> _MATERIAL SUPPLIED_:
# # # # #
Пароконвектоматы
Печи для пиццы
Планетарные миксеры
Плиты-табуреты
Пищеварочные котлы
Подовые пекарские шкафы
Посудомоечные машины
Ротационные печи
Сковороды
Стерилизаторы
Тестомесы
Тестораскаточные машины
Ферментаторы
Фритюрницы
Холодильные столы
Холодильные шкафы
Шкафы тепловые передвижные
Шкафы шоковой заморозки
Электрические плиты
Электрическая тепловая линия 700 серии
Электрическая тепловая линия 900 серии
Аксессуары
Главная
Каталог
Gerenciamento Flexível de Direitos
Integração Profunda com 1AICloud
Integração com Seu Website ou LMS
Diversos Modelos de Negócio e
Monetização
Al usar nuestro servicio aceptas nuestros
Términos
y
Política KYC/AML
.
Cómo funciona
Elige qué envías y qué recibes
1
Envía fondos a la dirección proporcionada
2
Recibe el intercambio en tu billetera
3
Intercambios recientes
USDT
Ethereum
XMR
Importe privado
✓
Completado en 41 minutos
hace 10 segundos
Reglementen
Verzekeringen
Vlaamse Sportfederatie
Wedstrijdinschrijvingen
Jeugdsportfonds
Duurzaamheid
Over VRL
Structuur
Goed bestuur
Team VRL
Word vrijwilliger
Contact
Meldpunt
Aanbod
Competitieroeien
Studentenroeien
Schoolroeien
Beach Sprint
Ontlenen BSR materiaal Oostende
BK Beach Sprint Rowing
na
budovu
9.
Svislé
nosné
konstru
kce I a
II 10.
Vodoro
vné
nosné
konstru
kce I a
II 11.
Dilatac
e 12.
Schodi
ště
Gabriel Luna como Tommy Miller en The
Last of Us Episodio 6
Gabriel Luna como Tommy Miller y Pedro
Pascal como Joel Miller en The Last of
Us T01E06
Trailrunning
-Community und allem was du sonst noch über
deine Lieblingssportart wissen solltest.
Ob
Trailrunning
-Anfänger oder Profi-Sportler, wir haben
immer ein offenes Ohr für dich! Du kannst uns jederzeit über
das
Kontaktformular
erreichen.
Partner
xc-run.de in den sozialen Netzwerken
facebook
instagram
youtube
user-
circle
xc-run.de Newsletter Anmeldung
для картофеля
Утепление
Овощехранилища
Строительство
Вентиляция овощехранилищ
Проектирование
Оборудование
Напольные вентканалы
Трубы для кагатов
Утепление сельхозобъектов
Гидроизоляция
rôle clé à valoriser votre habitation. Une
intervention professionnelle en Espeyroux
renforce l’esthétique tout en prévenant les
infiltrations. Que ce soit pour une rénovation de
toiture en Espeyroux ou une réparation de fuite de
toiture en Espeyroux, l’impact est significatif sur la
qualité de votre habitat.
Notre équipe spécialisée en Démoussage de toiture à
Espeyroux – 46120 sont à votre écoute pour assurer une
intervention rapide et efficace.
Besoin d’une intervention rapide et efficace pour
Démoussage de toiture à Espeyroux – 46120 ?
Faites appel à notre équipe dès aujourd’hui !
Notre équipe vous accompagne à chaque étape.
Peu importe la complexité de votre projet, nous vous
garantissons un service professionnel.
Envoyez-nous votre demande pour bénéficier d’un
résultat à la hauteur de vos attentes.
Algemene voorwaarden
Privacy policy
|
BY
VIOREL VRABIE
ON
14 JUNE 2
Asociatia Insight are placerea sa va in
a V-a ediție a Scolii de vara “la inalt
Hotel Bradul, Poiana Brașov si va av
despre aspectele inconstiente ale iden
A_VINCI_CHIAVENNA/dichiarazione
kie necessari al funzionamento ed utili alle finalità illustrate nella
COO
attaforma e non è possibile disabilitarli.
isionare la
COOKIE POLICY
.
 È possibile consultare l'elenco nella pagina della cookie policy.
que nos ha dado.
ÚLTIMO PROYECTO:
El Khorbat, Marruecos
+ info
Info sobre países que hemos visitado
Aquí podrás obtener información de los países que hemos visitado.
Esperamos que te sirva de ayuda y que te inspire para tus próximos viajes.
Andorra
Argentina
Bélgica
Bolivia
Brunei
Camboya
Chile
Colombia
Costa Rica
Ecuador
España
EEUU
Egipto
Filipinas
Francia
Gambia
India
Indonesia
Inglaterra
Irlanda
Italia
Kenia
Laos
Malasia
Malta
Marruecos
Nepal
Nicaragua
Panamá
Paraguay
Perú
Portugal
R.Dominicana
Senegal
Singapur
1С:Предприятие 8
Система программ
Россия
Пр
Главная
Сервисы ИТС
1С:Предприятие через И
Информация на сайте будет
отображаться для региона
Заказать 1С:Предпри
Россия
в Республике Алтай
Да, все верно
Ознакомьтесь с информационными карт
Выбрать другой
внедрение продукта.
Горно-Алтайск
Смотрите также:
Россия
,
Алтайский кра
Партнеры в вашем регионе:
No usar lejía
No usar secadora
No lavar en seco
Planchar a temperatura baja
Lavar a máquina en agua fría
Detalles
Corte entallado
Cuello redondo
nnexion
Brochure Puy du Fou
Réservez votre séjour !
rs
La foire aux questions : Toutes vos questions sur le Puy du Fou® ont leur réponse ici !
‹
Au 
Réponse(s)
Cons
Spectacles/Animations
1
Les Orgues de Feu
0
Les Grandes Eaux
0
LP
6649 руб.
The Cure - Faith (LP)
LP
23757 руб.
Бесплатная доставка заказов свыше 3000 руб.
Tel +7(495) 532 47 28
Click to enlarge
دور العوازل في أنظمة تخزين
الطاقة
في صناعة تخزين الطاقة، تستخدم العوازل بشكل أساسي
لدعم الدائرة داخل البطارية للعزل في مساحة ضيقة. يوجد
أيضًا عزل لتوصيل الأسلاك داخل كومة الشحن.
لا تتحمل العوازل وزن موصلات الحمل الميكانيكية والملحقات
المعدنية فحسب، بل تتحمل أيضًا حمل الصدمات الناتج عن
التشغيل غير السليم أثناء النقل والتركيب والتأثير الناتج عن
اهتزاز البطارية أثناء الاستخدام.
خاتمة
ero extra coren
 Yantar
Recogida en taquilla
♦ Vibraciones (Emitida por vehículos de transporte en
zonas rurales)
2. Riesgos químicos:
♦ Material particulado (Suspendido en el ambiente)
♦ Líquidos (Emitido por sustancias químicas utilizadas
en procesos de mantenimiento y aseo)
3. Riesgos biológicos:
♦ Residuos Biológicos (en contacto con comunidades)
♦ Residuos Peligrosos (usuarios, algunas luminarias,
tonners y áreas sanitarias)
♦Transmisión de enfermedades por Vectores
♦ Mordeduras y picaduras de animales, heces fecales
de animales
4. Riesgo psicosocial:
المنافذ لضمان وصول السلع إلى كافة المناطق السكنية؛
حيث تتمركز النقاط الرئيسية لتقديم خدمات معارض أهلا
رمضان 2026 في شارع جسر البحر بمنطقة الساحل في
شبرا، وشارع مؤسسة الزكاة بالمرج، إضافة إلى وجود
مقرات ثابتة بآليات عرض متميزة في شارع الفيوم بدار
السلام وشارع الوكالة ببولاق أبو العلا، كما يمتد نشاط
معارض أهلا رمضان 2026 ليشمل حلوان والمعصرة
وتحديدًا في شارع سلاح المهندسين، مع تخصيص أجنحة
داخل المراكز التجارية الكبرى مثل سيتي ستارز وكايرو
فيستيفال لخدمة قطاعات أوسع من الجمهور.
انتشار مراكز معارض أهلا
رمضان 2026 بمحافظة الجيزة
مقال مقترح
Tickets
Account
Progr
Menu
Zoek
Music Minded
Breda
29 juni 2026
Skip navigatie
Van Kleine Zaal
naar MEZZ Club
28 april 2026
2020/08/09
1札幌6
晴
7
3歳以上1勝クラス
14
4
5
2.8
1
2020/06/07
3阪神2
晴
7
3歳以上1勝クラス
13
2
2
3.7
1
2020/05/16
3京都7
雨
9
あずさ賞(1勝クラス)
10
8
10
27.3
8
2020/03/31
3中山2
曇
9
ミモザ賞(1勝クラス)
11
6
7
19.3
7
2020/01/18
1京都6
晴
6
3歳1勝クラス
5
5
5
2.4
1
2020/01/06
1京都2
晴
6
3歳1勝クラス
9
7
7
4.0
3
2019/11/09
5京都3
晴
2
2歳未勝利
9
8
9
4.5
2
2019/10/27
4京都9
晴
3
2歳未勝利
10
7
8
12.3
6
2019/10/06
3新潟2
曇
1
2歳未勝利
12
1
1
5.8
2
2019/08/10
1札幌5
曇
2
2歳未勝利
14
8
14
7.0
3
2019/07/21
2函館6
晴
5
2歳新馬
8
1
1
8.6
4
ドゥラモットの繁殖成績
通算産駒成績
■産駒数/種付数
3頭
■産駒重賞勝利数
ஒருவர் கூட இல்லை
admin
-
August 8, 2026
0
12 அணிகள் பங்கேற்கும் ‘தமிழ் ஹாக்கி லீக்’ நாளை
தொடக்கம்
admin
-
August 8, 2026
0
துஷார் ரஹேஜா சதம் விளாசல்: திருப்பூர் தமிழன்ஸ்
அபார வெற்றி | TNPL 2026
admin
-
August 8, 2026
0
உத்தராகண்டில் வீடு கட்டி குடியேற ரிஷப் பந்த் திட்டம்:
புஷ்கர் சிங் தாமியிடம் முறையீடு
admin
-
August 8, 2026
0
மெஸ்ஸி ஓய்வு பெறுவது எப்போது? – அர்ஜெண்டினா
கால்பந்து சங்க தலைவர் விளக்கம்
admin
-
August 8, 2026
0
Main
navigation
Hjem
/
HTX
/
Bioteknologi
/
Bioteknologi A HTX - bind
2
# # # # #
> _PROBLEM DESCRIPTION_:
Pull out every line in the records that contains the string "وشارع", and copy each one unchanged.

> _SOLVED EXERCISE_:
شبرا، وشارع مؤسسة الزكاة بالمرج، إضافة إلى وجود
السلام وشارع الوكالة ببولاق أبو العلا، كما يمتد نشاط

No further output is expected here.